L'interrogation ne subsiste que durant quelques pages : Litt est un authentique écrivain - et pas un mauvais. Variation habile sur l'archi-classique Lord of the Flies, son Deadkidsongs met en scène quatre gosses frappés se faisant appeler : GANG - tout simplement... Ils ont établi leur hiérarchie il y a longtemps, en fonction du rang social de leurs parents respectifs, et entrent aujourd'hui en guerre contre l'Ennemi héréditaire : le monde des adultes. Lâche, tyrannique et corrompu. Surentraînés, les enfants ne craignent qu'une chose : mourir avant d'avoir pu accomplir quelque exploit mémorable, avant d'avoir su honorer leur grade. Alors ils snippent à tout va, jouent à la guerre comme d'autres joueraient aux playmobiles, se rapprochant un peu plus à chaque page d'une apothéose de violence qui ne tardera pas à arriver.

Sorte de David Peace mécanique, Litt possède une écriture sèche parfaitement adaptée au propos et a manifestement les bonnes références : Golding, donc ; mais aussi plus étonnamment la culture manga, pourtant nettement plus discrète outre-Manche que chez nous. Difficile de ne pas penser, tout en accompagnant ce quatuor de gosses vers une issue évidemment tragique, à Battle Royale - voire même à Akira. Rebaptisez le Sergent Andrew North : Tetuso - vous y êtes. Il vous entraînera sans vous forcer dans une aventure des plus dérangeantes, cyber-punk si cela vous sied - en tout cas tout à fait inédite à ce jour. Ailleurs un peu trop systématique pour être honnête, la charge anti-hippie de Toby Litt aurait plutôt tendance à tenir la route, parce qu'évitant le didactisme et se contentant de montrer des babys punks livrés à eux-mêmes dans un patelin ressemblant énormément au trou de balle du monde (un petit village ? hum...).

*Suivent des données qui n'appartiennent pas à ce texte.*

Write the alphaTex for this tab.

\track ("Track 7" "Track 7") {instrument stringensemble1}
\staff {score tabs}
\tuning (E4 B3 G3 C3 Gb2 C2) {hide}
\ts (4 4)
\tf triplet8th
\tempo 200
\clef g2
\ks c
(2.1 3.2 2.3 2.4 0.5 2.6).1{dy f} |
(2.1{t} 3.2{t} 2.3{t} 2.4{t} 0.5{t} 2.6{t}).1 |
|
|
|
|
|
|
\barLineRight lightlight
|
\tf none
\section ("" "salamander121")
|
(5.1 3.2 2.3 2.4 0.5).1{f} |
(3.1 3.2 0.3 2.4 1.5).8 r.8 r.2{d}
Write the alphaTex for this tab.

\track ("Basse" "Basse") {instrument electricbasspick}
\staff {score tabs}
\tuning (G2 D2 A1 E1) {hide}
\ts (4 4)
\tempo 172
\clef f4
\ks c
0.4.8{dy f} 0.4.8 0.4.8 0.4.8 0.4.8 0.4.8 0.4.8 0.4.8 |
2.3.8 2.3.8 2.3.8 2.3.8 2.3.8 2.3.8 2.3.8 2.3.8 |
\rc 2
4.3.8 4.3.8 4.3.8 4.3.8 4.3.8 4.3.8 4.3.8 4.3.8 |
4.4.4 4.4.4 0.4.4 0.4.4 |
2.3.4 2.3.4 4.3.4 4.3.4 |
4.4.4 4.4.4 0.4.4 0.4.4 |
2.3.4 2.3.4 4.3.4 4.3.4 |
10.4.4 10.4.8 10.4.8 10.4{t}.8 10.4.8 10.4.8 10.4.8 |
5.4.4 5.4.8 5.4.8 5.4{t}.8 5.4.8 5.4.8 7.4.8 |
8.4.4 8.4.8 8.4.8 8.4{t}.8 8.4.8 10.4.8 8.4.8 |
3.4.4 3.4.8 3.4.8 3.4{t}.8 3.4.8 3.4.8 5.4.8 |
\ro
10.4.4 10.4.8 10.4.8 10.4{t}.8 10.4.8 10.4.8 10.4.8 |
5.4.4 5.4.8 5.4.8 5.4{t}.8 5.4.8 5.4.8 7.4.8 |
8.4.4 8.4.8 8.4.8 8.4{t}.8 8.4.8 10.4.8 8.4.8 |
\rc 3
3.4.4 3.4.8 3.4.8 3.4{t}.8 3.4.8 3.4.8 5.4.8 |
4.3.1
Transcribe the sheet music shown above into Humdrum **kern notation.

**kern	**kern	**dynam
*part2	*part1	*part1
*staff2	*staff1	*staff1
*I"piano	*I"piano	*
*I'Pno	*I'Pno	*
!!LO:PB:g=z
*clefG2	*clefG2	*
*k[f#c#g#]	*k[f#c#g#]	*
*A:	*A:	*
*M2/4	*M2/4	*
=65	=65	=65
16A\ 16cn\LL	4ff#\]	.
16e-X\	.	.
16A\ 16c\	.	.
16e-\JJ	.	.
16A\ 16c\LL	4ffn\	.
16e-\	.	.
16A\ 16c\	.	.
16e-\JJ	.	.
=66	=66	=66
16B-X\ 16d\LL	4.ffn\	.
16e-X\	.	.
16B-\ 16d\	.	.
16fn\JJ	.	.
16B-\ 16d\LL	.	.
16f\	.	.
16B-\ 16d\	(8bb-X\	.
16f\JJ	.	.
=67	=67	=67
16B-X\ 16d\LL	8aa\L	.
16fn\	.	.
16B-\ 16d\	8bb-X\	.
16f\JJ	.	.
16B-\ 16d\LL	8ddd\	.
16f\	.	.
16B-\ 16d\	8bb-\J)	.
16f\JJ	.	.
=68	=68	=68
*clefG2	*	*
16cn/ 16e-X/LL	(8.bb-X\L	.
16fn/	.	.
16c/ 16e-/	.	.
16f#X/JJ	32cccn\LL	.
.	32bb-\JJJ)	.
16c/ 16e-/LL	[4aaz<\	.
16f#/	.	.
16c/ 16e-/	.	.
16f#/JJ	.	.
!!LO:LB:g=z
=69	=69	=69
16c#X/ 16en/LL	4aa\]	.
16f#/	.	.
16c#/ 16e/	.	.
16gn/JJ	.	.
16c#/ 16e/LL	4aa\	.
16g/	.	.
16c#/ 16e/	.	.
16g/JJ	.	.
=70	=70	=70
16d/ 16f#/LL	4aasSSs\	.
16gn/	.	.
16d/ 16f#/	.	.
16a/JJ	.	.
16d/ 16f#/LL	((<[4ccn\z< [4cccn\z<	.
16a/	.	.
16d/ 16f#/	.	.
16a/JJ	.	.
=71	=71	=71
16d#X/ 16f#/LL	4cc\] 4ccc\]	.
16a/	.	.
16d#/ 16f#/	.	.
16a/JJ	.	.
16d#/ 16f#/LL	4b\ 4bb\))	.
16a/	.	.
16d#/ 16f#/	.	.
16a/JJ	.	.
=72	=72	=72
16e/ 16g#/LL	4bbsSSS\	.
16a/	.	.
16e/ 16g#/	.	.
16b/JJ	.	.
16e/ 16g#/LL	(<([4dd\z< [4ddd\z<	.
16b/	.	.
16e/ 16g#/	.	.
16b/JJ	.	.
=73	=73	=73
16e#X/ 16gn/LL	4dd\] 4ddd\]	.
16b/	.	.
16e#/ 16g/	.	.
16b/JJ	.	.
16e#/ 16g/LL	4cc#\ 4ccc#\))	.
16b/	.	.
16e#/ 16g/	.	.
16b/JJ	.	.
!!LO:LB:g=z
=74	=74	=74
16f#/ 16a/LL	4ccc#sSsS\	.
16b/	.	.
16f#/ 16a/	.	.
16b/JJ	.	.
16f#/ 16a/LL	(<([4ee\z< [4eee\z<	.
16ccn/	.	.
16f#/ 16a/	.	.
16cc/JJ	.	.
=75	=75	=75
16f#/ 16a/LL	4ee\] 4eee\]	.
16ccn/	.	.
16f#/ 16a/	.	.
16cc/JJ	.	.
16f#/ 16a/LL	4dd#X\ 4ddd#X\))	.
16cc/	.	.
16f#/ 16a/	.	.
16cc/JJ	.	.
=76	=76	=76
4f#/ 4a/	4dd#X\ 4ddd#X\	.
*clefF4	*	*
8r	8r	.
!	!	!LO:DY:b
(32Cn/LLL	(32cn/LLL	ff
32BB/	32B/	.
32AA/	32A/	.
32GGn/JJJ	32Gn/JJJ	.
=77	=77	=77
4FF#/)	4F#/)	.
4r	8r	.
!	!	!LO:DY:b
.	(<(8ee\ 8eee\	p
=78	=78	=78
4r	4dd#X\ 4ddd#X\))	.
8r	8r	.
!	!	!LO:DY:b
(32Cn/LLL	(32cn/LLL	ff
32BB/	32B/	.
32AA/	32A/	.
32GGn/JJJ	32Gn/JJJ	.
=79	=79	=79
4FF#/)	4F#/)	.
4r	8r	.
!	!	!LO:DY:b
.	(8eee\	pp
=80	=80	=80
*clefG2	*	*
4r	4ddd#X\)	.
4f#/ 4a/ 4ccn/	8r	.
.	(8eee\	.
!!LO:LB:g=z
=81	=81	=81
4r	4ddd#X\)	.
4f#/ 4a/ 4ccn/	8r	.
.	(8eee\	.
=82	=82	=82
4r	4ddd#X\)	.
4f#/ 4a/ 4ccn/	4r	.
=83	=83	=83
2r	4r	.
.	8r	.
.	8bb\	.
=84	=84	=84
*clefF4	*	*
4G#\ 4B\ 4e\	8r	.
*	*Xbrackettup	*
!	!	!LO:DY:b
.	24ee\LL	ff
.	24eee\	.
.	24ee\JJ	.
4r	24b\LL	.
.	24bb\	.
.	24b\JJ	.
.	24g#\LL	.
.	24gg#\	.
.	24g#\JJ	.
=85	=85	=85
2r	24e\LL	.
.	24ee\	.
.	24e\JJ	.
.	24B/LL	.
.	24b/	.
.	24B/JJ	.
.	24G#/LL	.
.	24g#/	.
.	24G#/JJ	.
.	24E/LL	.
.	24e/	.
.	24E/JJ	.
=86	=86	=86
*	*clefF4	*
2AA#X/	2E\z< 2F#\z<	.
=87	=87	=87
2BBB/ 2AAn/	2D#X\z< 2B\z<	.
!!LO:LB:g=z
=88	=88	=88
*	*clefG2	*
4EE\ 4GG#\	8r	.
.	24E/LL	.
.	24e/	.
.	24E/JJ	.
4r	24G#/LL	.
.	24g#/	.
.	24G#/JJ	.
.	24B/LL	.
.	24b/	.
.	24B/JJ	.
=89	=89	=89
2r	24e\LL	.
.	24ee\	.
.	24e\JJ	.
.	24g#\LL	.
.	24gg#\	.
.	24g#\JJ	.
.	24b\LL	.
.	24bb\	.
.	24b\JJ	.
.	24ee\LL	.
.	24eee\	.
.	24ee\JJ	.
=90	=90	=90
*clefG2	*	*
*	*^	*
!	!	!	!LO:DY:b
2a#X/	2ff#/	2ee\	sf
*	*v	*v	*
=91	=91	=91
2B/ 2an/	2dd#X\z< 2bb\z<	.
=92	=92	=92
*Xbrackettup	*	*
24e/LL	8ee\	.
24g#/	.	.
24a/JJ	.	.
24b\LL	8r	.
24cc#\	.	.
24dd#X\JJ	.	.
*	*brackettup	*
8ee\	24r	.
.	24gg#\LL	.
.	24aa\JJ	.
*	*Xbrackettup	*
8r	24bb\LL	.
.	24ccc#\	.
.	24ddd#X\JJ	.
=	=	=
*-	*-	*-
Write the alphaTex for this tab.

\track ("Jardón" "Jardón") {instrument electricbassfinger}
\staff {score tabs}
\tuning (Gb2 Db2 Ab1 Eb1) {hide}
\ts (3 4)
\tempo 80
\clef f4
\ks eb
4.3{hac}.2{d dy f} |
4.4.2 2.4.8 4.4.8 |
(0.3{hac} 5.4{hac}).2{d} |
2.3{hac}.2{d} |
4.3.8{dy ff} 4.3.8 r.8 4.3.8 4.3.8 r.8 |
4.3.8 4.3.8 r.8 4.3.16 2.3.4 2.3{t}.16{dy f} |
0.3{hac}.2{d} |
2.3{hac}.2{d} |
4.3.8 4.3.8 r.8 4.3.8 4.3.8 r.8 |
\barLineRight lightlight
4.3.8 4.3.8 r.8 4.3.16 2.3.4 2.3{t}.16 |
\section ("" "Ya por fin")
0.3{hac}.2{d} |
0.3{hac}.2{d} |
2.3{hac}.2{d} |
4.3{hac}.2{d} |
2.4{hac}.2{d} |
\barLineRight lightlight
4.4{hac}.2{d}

Reste qu'arrivé à la moitié l'auteur ne fait plus grand chose de son idée pourtant originale, et Deadkidsongs de devenir un thriller plus ordinaire. Le message est un peu brouillé, la satire sociale réduite au strict minimum (le libéralisme a détruit le système de valeurs de l'Angleterre... soit, mais bon : ça tient en une phrase), un peu comme si l'auteur, effrayé par son propre moralisme, avait décidé de l'abandonner en cours de route. Le changement de ton est du coup assez inattendu : parti avec un film expérimental des plus subtils on se retrouve à regarder une superproduction techniquement irréprochable mais manquant un peu de profondeur ; qui va butter qui, et comment il va le butter ? Le pourquoi s'est perdu en route. Dommage, néanmoins l'ensemble reste intéressant.